### [Exercise prompt]
Your answer should be one number: how many lines below hold the word "wrist".

(Pictured people or hands with joints)
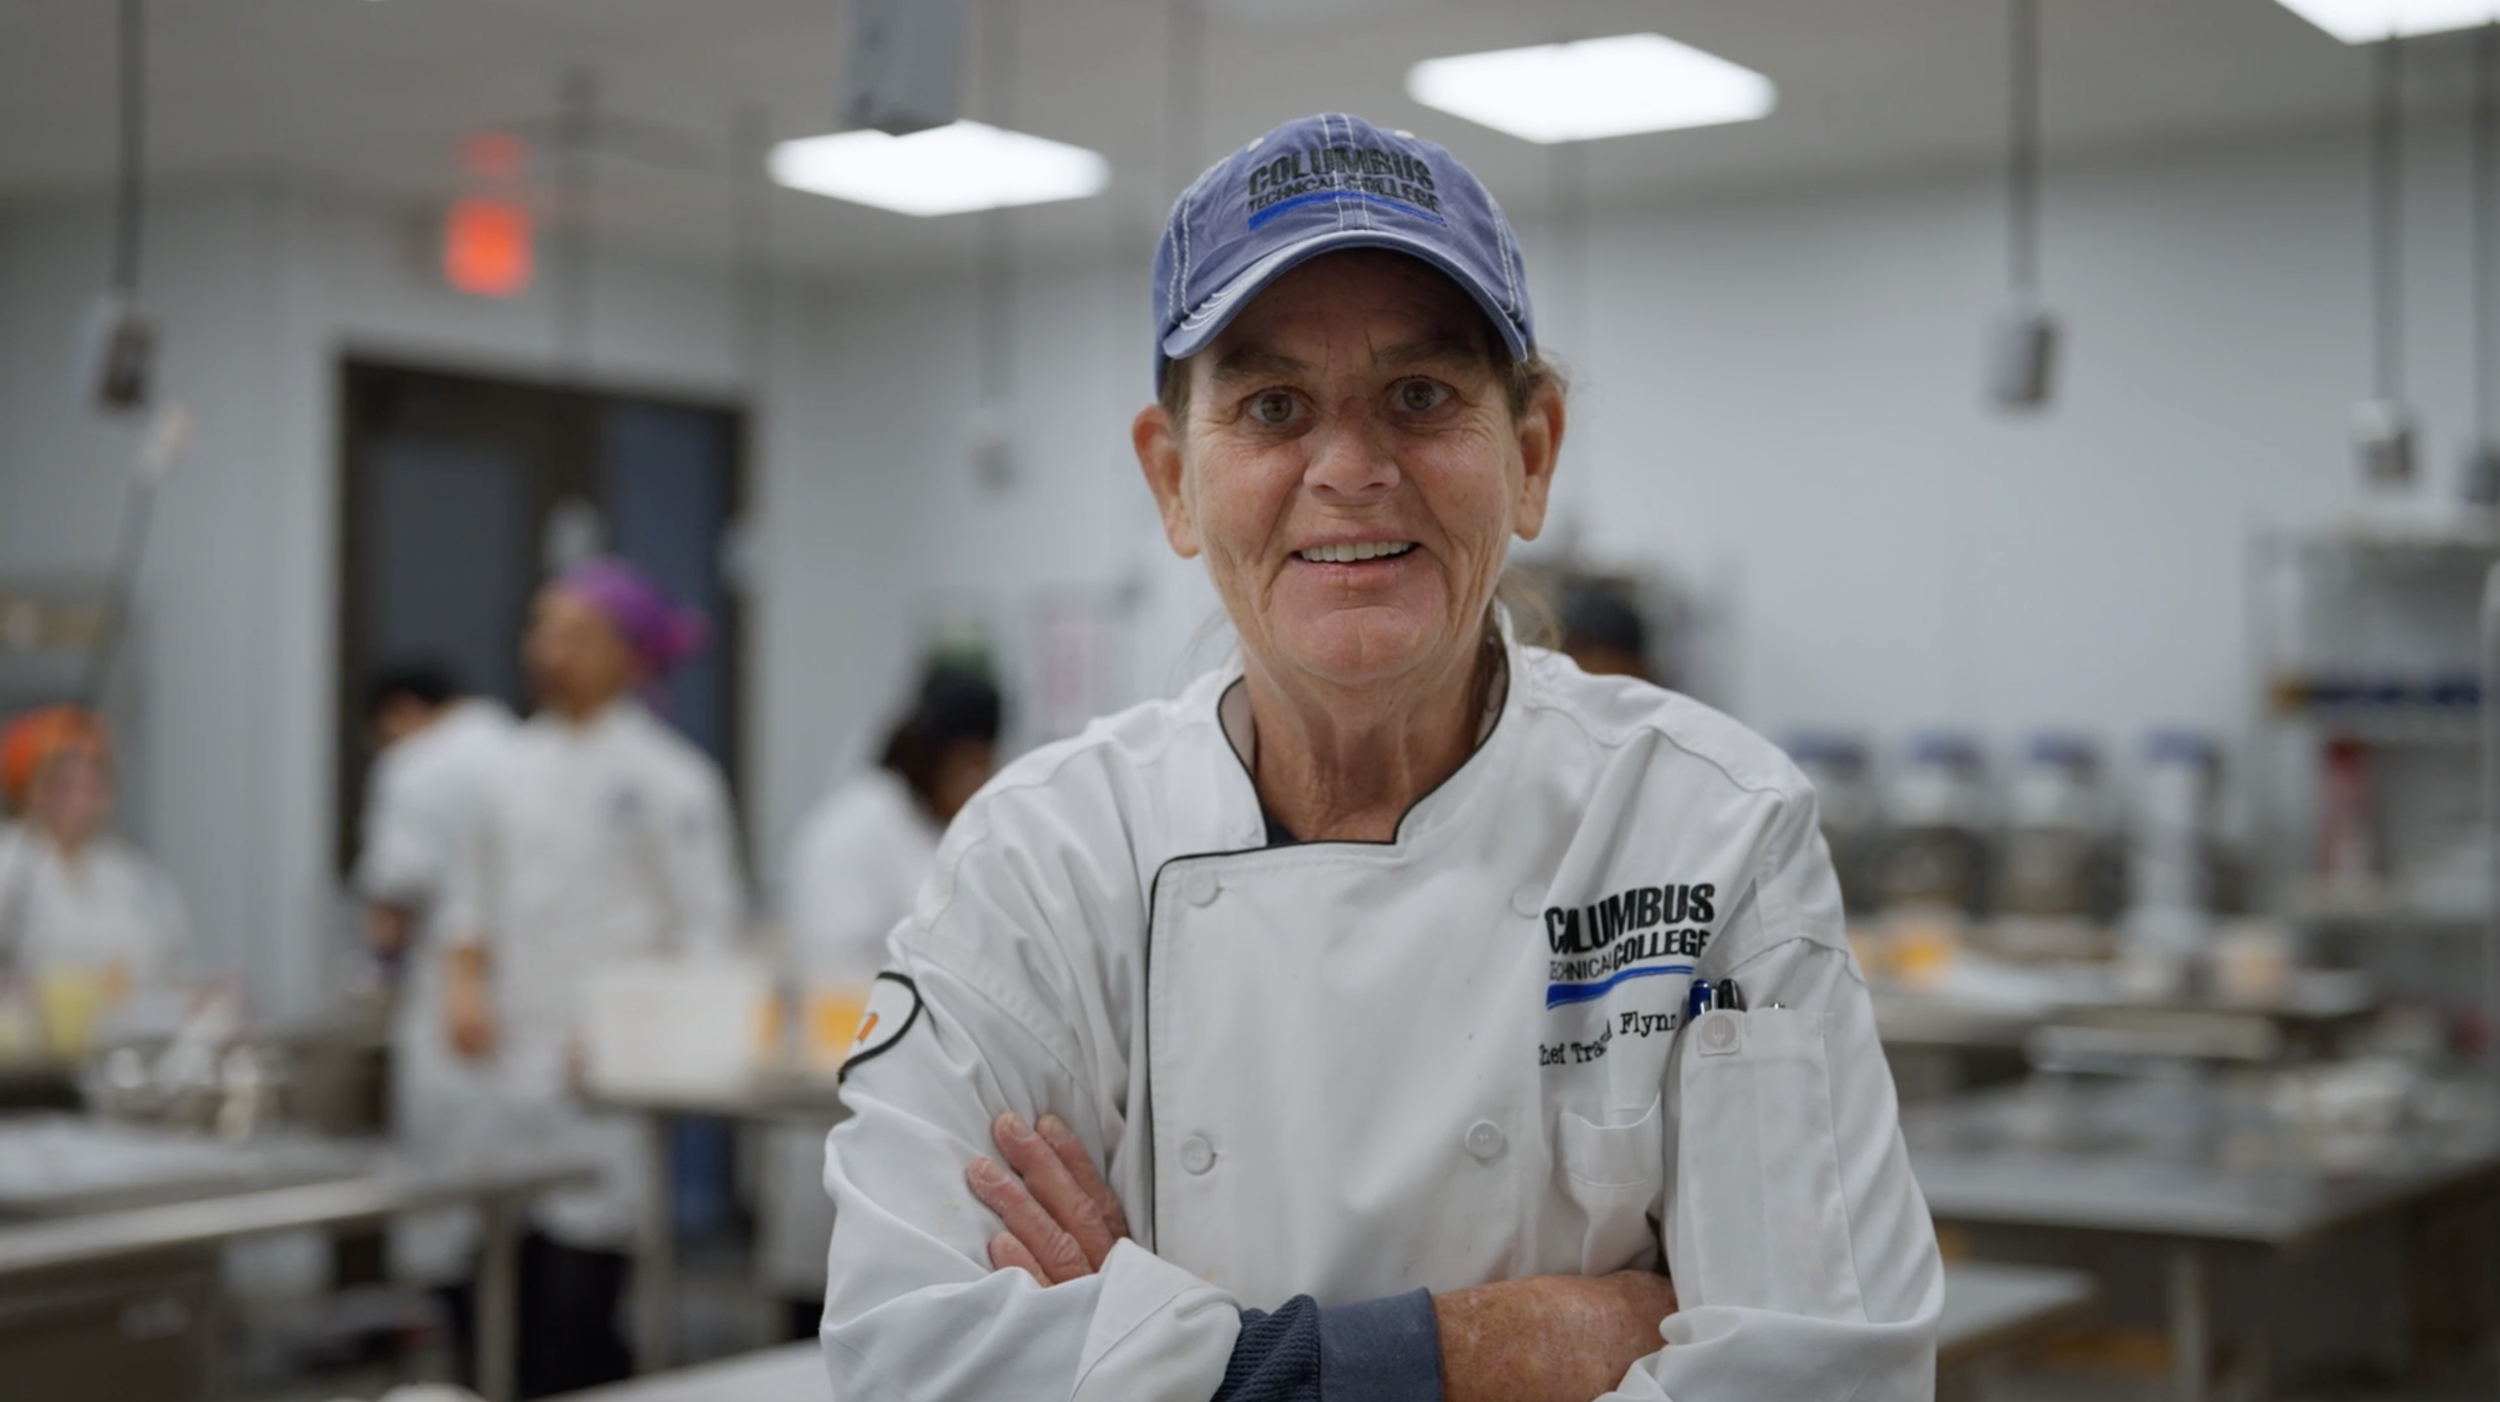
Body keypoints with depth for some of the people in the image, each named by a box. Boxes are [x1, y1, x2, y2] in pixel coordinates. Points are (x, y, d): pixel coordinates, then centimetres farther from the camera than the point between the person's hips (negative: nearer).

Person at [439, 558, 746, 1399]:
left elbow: (707, 929, -8)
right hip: (516, 1068, 6)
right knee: (510, 1285, 7)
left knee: (577, 1297, -7)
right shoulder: (519, 766, 12)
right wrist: (464, 978, 3)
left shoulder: (666, 778, -7)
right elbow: (475, 895, 20)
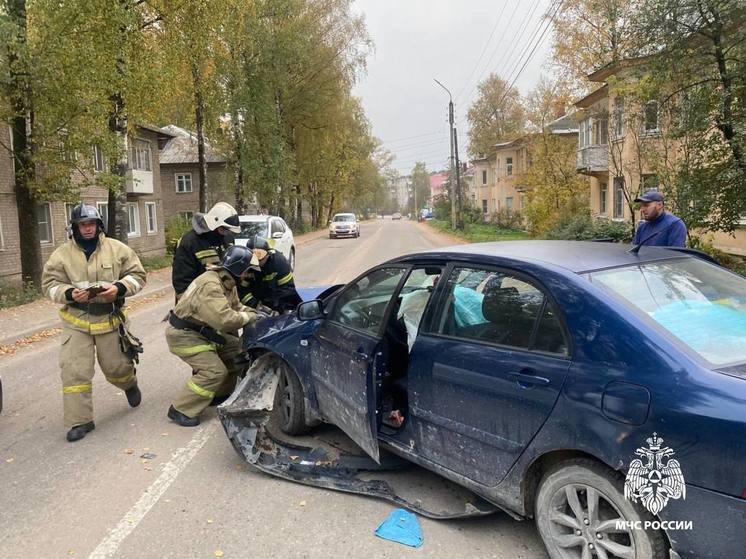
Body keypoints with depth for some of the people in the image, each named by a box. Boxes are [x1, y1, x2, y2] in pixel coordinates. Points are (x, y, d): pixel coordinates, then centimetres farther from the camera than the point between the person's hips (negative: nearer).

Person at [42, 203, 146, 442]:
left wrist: (119, 288, -19)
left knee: (116, 366, 12)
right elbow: (50, 284, 1)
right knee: (74, 371, -5)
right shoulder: (62, 254, -2)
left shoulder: (117, 249, -2)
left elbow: (137, 275, 0)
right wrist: (70, 294, -20)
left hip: (109, 319, 0)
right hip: (75, 321, 0)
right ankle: (80, 420, 7)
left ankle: (130, 385, 47)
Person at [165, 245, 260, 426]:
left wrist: (256, 313, -5)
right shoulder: (210, 285, -30)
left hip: (203, 331, 10)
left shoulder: (227, 282, 2)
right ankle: (181, 410, -6)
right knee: (214, 371, -18)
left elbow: (236, 307, 12)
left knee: (237, 350, 10)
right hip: (183, 335, -10)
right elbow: (224, 320, -38)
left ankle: (220, 394, 23)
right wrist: (249, 317, -23)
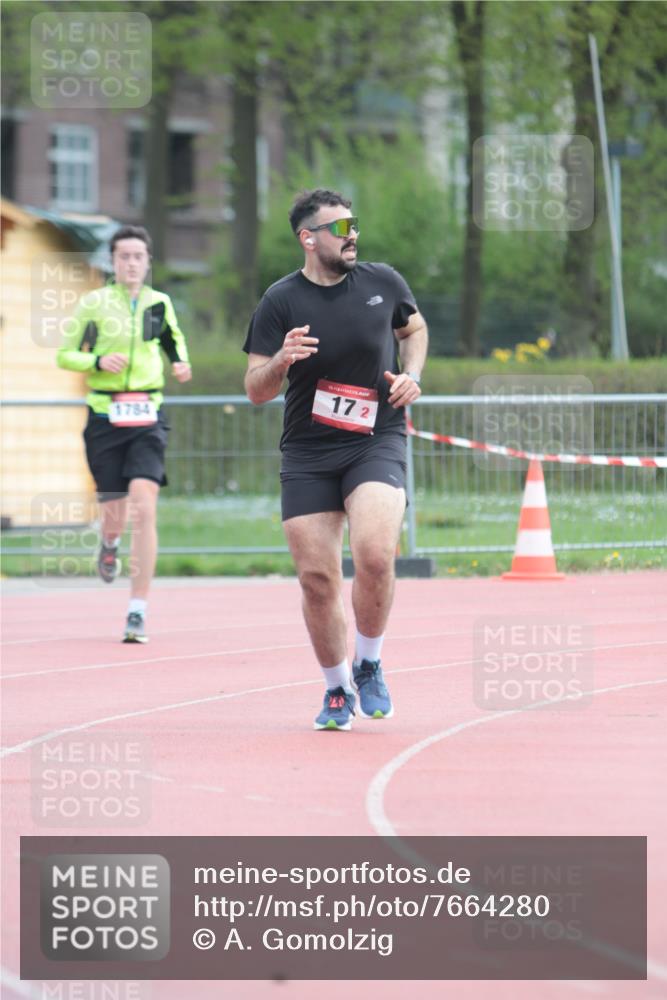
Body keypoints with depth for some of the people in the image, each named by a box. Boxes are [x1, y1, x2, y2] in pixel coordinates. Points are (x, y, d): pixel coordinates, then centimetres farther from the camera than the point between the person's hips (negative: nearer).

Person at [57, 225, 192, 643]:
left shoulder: (159, 303, 7)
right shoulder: (93, 303, 0)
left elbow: (174, 340, 26)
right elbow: (65, 355, 5)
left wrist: (182, 365, 5)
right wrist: (98, 361, -13)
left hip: (147, 419, 1)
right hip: (106, 418, -1)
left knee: (144, 507, -16)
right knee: (116, 513, 3)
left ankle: (139, 610, -14)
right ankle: (110, 543, 45)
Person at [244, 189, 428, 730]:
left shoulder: (383, 282, 2)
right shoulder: (281, 301, -4)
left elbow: (415, 328, 23)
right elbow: (256, 390, -2)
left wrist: (411, 376, 4)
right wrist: (280, 361, -23)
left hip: (377, 443, 0)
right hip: (307, 455, 0)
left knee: (374, 553, -23)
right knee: (317, 578, -2)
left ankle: (369, 666, 0)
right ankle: (337, 690, 19)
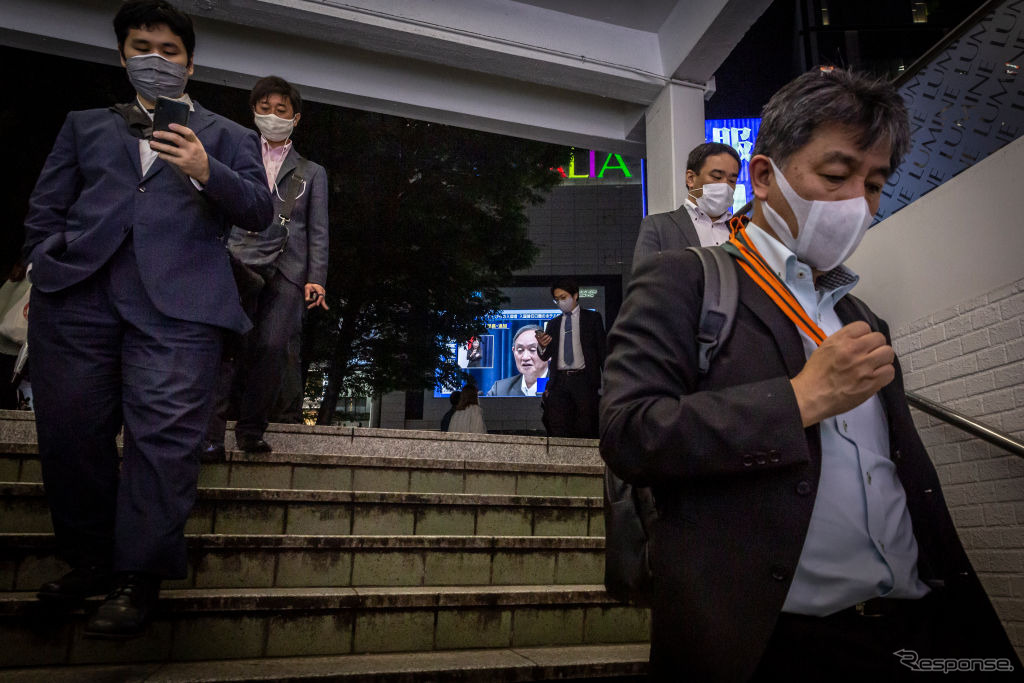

### [Task response]
9